Please write out every one of the rows below, character for character.

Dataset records

-- START --

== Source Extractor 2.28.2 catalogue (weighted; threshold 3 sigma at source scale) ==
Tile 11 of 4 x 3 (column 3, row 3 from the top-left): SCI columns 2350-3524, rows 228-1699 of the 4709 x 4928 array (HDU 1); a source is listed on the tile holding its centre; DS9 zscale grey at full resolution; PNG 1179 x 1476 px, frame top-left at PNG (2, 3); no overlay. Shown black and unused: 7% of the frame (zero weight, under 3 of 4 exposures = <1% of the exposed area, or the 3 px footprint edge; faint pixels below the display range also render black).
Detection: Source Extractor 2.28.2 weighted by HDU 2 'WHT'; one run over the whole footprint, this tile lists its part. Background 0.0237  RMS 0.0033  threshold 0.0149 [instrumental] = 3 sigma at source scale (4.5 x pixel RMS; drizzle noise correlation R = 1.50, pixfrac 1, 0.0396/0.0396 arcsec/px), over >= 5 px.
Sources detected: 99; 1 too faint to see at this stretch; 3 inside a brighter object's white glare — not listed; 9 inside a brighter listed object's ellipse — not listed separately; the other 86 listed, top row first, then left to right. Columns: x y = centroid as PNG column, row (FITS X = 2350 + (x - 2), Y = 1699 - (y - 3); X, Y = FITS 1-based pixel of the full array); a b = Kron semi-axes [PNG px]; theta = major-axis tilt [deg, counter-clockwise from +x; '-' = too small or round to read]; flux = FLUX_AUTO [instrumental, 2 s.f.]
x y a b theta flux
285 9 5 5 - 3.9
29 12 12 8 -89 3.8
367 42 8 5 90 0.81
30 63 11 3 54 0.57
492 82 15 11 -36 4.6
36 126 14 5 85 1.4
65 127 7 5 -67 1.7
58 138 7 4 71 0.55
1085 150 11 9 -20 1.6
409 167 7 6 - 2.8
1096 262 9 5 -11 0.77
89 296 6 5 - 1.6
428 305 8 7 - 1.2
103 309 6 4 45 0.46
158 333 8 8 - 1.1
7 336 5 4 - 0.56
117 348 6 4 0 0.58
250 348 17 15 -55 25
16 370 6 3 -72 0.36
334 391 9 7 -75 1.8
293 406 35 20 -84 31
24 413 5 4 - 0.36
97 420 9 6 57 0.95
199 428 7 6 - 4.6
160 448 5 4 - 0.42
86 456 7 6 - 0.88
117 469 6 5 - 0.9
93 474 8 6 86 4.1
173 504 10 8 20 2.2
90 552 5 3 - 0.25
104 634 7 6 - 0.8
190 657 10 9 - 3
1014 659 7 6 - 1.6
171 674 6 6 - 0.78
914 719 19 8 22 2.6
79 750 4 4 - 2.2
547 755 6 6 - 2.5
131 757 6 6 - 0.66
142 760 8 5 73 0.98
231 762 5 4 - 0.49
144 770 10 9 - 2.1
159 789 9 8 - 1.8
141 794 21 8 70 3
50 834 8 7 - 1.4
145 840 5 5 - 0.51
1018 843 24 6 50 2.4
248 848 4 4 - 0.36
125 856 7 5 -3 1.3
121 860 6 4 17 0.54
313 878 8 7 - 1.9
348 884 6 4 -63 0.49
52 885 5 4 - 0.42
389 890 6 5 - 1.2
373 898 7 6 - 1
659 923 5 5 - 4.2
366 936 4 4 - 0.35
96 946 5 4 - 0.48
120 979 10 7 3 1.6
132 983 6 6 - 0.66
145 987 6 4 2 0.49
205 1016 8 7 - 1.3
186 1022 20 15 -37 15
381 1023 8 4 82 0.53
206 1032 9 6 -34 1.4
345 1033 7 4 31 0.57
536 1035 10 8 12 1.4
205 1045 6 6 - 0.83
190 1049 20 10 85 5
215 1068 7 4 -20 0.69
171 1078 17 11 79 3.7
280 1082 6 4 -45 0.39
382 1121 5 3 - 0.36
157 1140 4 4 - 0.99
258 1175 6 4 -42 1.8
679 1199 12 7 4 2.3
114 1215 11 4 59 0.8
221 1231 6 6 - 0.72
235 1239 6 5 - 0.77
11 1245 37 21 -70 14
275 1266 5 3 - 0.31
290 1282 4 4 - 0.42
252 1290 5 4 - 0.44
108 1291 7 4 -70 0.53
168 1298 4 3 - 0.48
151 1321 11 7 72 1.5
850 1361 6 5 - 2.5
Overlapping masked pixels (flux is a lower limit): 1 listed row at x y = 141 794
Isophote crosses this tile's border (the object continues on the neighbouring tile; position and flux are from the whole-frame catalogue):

-- END --

:: TASK SOLUTION ::
== Source Extractor 2.28.2 catalogue (weighted; threshold 3 sigma at source scale) ==
Tile 11 of 4 x 3 (column 3, row 3 from the top-left): SCI columns 2350-3524, rows 228-1699 of the 4709 x 4928 array (HDU 1); a source is listed on the tile holding its centre; DS9 zscale grey at full resolution; PNG 1179 x 1476 px, frame top-left at PNG (2, 3); no overlay. Shown black and unused: 7% of the frame (zero weight, under 3 of 4 exposures = <1% of the exposed area, or the 3 px footprint edge; faint pixels below the display range also render black).
Detection: Source Extractor 2.28.2 weighted by HDU 2 'WHT'; one run over the whole footprint, this tile lists its part. Background 0.0237  RMS 0.0033  threshold 0.0149 [instrumental] = 3 sigma at source scale (4.5 x pixel RMS; drizzle noise correlation R = 1.50, pixfrac 1, 0.0396/0.0396 arcsec/px), over >= 5 px.
Sources detected: 99; 1 too faint to see at this stretch; 3 inside a brighter object's white glare — not listed; 9 inside a brighter listed object's ellipse — not listed separately; the other 86 listed, top row first, then left to right. Columns: x y = centroid as PNG column, row (FITS X = 2350 + (x - 2), Y = 1699 - (y - 3); X, Y = FITS 1-based pixel of the full array); a b = Kron semi-axes [PNG px]; theta = major-axis tilt [deg, counter-clockwise from +x; '-' = too small or round to read]; flux = FLUX_AUTO [instrumental, 2 s.f.]
x y a b theta flux
285 9 5 5 - 3.9
29 12 12 8 -89 3.8
367 42 8 5 90 0.81
30 63 11 3 54 0.57
492 82 15 11 -36 4.6
36 126 14 5 85 1.4
65 127 7 5 -67 1.7
58 138 7 4 71 0.55
1085 150 11 9 -20 1.6
409 167 7 6 - 2.8
1096 262 9 5 -11 0.77
89 296 6 5 - 1.6
428 305 8 7 - 1.2
103 309 6 4 45 0.46
158 333 8 8 - 1.1
7 336 5 4 - 0.56
117 348 6 4 0 0.58
250 348 17 15 -55 25
16 370 6 3 -72 0.36
334 391 9 7 -75 1.8
293 406 35 20 -84 31
24 413 5 4 - 0.36
97 420 9 6 57 0.95
199 428 7 6 - 4.6
160 448 5 4 - 0.42
86 456 7 6 - 0.88
117 469 6 5 - 0.9
93 474 8 6 86 4.1
173 504 10 8 20 2.2
90 552 5 3 - 0.25
104 634 7 6 - 0.8
190 657 10 9 - 3
1014 659 7 6 - 1.6
171 674 6 6 - 0.78
914 719 19 8 22 2.6
79 750 4 4 - 2.2
547 755 6 6 - 2.5
131 757 6 6 - 0.66
142 760 8 5 73 0.98
231 762 5 4 - 0.49
144 770 10 9 - 2.1
159 789 9 8 - 1.8
141 794 21 8 70 3
50 834 8 7 - 1.4
145 840 5 5 - 0.51
1018 843 24 6 50 2.4
248 848 4 4 - 0.36
125 856 7 5 -3 1.3
121 860 6 4 17 0.54
313 878 8 7 - 1.9
348 884 6 4 -63 0.49
52 885 5 4 - 0.42
389 890 6 5 - 1.2
373 898 7 6 - 1
659 923 5 5 - 4.2
366 936 4 4 - 0.35
96 946 5 4 - 0.48
120 979 10 7 3 1.6
132 983 6 6 - 0.66
145 987 6 4 2 0.49
205 1016 8 7 - 1.3
186 1022 20 15 -37 15
381 1023 8 4 82 0.53
206 1032 9 6 -34 1.4
345 1033 7 4 31 0.57
536 1035 10 8 12 1.4
205 1045 6 6 - 0.83
190 1049 20 10 85 5
215 1068 7 4 -20 0.69
171 1078 17 11 79 3.7
280 1082 6 4 -45 0.39
382 1121 5 3 - 0.36
157 1140 4 4 - 0.99
258 1175 6 4 -42 1.8
679 1199 12 7 4 2.3
114 1215 11 4 59 0.8
221 1231 6 6 - 0.72
235 1239 6 5 - 0.77
11 1245 37 21 -70 14
275 1266 5 3 - 0.31
290 1282 4 4 - 0.42
252 1290 5 4 - 0.44
108 1291 7 4 -70 0.53
168 1298 4 3 - 0.48
151 1321 11 7 72 1.5
850 1361 6 5 - 2.5
Overlapping masked pixels (flux is a lower limit): 1 listed row at x y = 141 794
Isophote crosses this tile's border (the object continues on the neighbouring tile; position and flux are from the whole-frame catalogue):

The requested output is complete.